§ Supplied material:
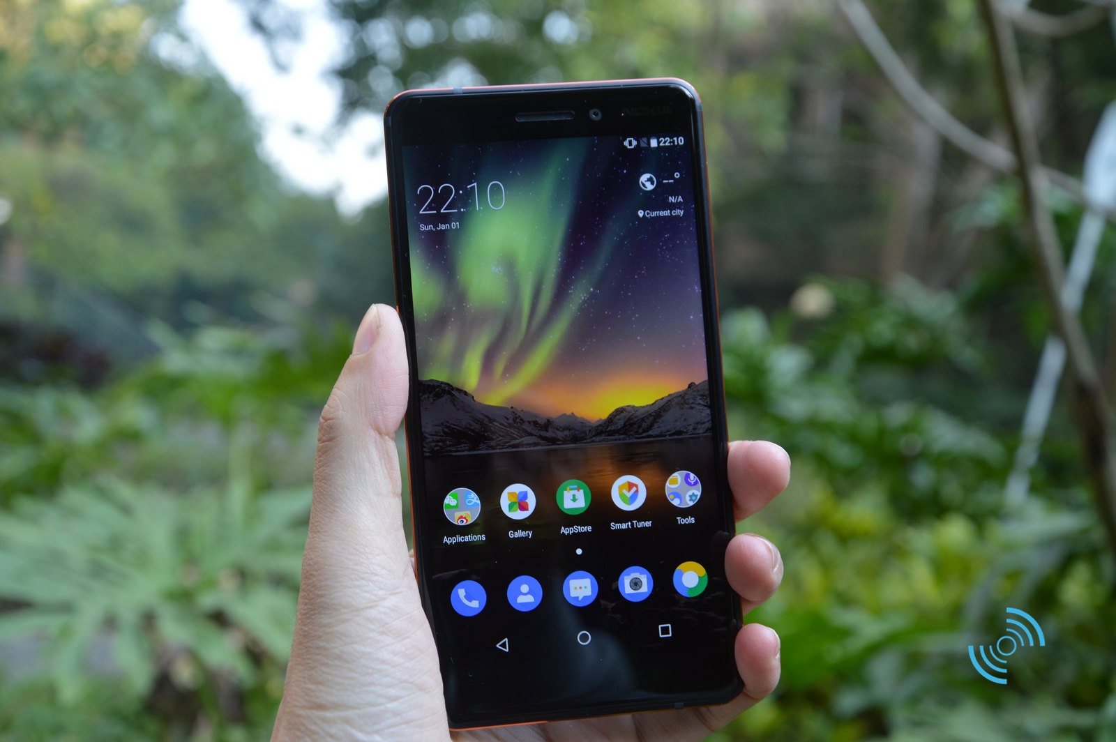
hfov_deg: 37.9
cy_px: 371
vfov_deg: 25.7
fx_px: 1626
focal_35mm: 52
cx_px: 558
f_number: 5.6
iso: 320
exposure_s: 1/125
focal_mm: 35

...

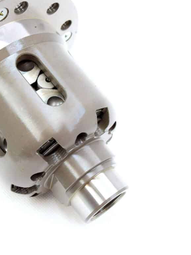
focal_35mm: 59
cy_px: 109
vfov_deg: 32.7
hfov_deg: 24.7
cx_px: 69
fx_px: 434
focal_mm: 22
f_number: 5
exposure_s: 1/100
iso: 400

§ Your instructions: Your answer should be the lines of the listing above between the line holding "hfov_deg: 37.9" and the line holding "focal_mm: 35", inclusive, restated word for word and alone.

§ Your solution:
hfov_deg: 37.9
cy_px: 371
vfov_deg: 25.7
fx_px: 1626
focal_35mm: 52
cx_px: 558
f_number: 5.6
iso: 320
exposure_s: 1/125
focal_mm: 35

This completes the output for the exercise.